This is not another blog post trying to convince you to buy more reusable bags, water bottles or containers. Don’t get me wrong, we use all those things already, so our family is already being less wasteful. However, the longer my boys are in school, the more I realize, I’m in no need to get the latest pretty container or aluminum bento box for school lunches. It might sound counter intuitive, since I am, in fact, a blogger that reviews products for the family. But I can tell you that I have always been lean on what products come into the home. Now more than ever, I think it’s unfair to always announce new products to buy before school. I mean, we are, after all, trying to teach our children to be friendlier to the earth, and be more conscious of what they do to the environment. In school, they have learned how to compost, how to garden and, most recently, how to host a school BBQ with little to no waste.
So why then should I be telling YOU to buy more things if I’m not going to? What I’m focusing on here, friends, is school supplies more than anything.
We can’t get around it; in school, each child needs supplies, and depending on your school system, you may even be asked to help supply the classroom with items too. I am all for helping our teachers where we can because they deserve it. But after a few years of getting the school supply list, I quickly realized we were accumulating items year after year at home since they were never used up.
This school year, I made a conscious effort to reuse as many items we had in the home already.

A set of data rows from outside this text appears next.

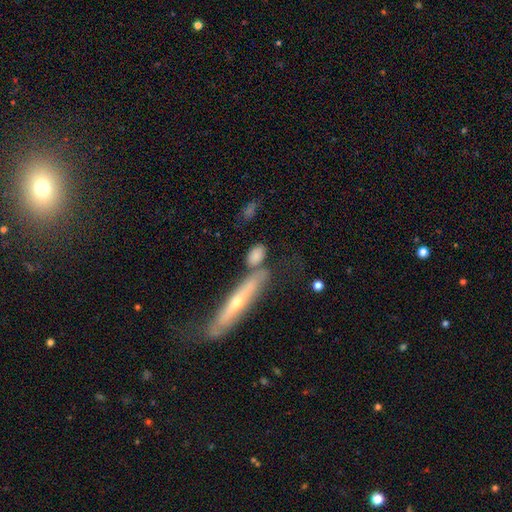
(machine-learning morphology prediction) Smooth or featured?
  - smooth: 75% *
  - featured or disk: 17%
  - star or artifact: 8%
How rounded?
  - in between: 73% *
  - cigar-shaped: 16%
  - round: 11%
Merging?
  - none: 56% *
  - merger: 24%
  - minor disturbance: 15%
  - major disturbance: 6%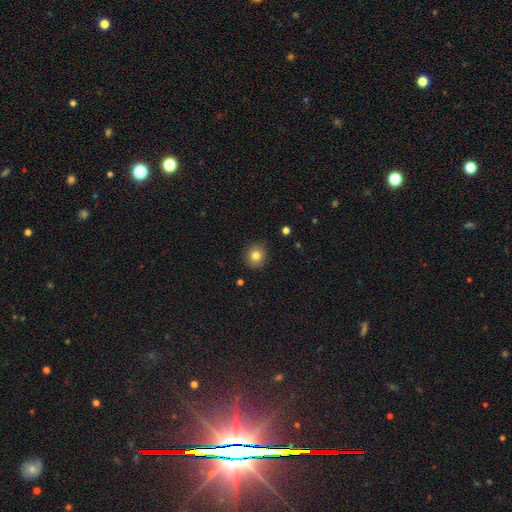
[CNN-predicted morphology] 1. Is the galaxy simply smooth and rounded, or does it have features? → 81% smooth, 11% star or artifact, 9% featured or disk.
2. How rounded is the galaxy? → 87% round, 12% in between, 1% cigar-shaped.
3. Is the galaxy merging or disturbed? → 89% none, 8% minor disturbance, 2% major disturbance, 1% merger.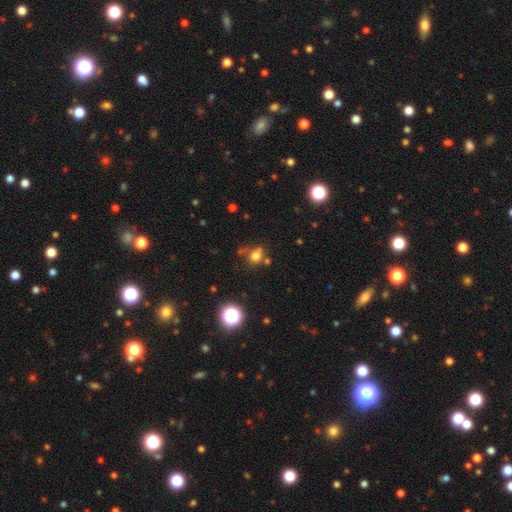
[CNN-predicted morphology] This is likely a smooth galaxy (71%). How rounded: likely round (67%). Merging: possibly none (58%).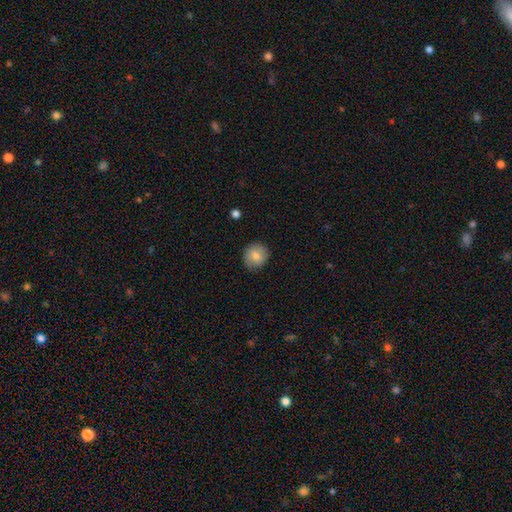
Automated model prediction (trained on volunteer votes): Q: Smooth or featured?
A: smooth (79%); runner-up: featured or disk (13%)
Q: How rounded?
A: round (80%); runner-up: in between (19%)
Q: Merging?
A: none (83%); runner-up: minor disturbance (13%)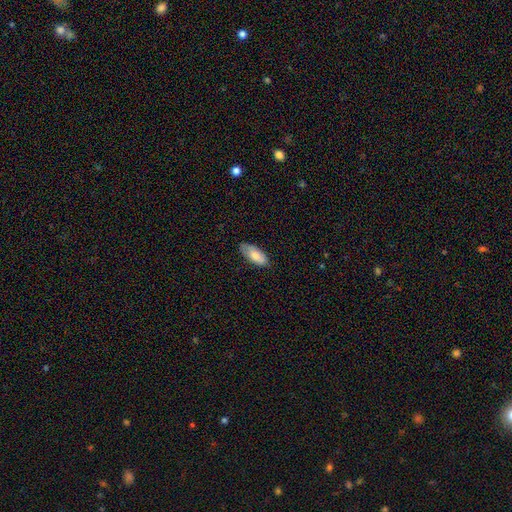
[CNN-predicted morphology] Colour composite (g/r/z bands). It shows a smooth galaxy with no disk features (79%) that is in between round and cigar-shaped (86%). Merging: none (75%).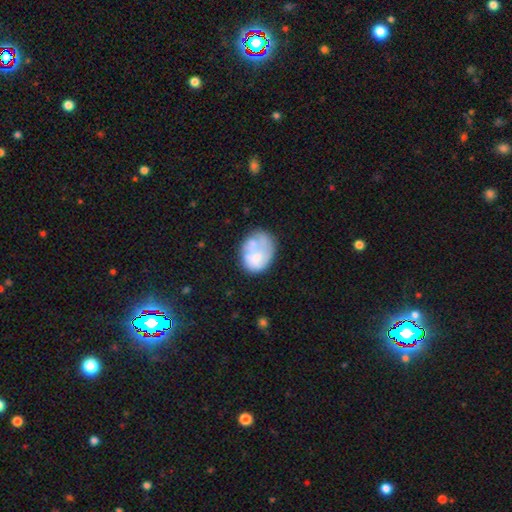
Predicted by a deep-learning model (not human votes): The model was most divided on "merging": none: 44%, minor disturbance: 27%, major disturbance: 17%, merger: 12%. More confident: how rounded — in between (60%); smooth or featured — smooth (55%).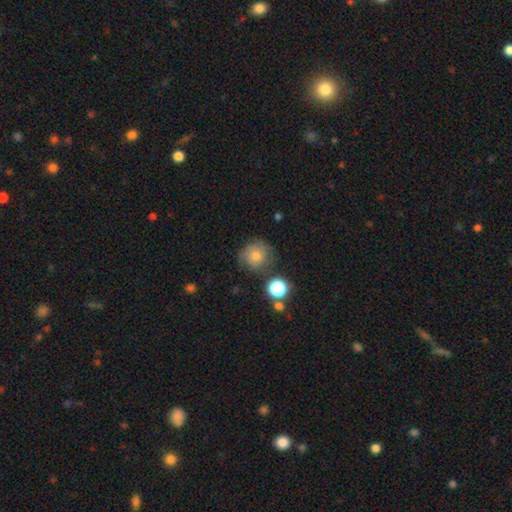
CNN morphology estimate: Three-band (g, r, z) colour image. It shows a smooth galaxy with no disk features (62%) that is round (88%). Merging: none (69%).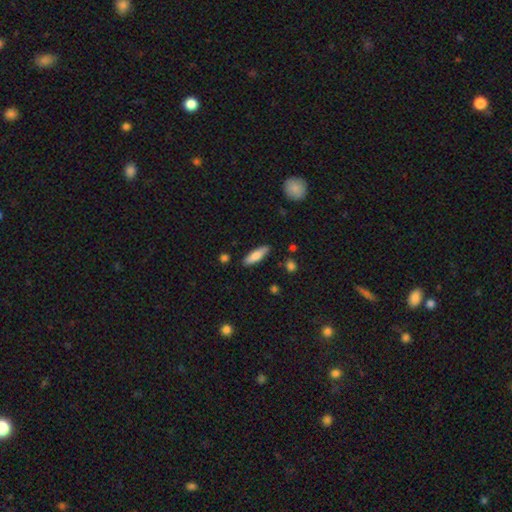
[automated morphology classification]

What that meant was gathering all the duo-tangs, binders, papers, pencil crayons, pencils, erasers and markers into a big pile and going over the items one by one. So, for example, if their supply list had 12 pencil crayons, we searched for 12 pencil crayons in different colours and I sharpened them all for them.
Is it easy reuse school supplies?
I can tell you honestly, there were some feelings that my boys had on various occasions about reusing their school supplies. One of my sons hated the idea. He wanted new things. He wanted brand new pencil crayons in a brand-new box from the store. Why? At first, I thought he was just being spoiled. And of course, I gave him a speech that any of you would do as a responsible parent – about knowing how lucky he was, how he should be grateful for what he has, etc, etc. Them after listening more, I realized it wasn’t so much about being spoiled as it was about being nervous to not have the correct list of supplies.
Going back to school is daunting for kids, and their list is the first and only tangible thing from school that they have to begin the new year. So, his anxiety was coming out in the form of frustration. He may have sounded spoiled, but I soon realized he wanted to be ready for school, and for him, being ready meant, conforming to the list given to him by his teacher. If the list had a pencil case with two zippers, he felt he needed to have that pencil case, even though we had others at home.
So, I had to have a deeper conversation about how we had been through this before, and the list is just a guideline to be ready for school. And I promised if he was missing anything, we would be sure to have it for him for school in the first week back.
Steps to Take
Once we had clarified the concept of reusing and how it would be just fine with their teachers, we arranged everything with the list in hand.
We checked off everything we had and set off to the store to gather the things we didn’t. In the end, we did need more duo-tangs and binders, but we had a lot of things already. Convincing my boys that a half-broken eraser was just as good as a brand new one took a little while, but they got into it and realized just how much we had.
And finally, we made a big bag of still really useful school supplies we didn’t need and we will be donating them. It was very important to let me boys know just how grateful we were to be able to give them what they needed and not hold on to things we did not, so that others could have as well.
Making old things new
When it comes to backpacks, lunch bags and pencil cases, it is very tempting to get new, especially when the back-to-school flyers come in. We found a way to make their old bags extra special. For the last few years, wherever we have travelled during the summer, we have bought the boys a patch. Sometimes, their summers end with three or four patches from different places in the world. Then, we bring their backpacks, lunch boxes and pencil cases in to a shoes repair store or tailor and they patch them all on (you need a special machine to get them in small places like straps and pockets). It doesn’t cost much, and the results are awesome. Their bags have been changing each year with new patches to talk about with their friends when they get to school.
Fundraising for the school
Many schools have a program for students to order their supplies and it is a form of fundraising for the school. While I think this is a wonderful system and an easy solution for getting everything in one step, consider what you have already. Our school made it a point to make this program flexible, allowing parents to change the list to what they need, instead of forcing parents to purchase everything on the list. If your school doesn’t have that option, you can always bring it up. And as a family, decide to help your school in other ways with fundraising during the year.
I hope this helps you think of school supplies differently. Every little change helps, and shows our children new ways to see how to help the environment as well as others.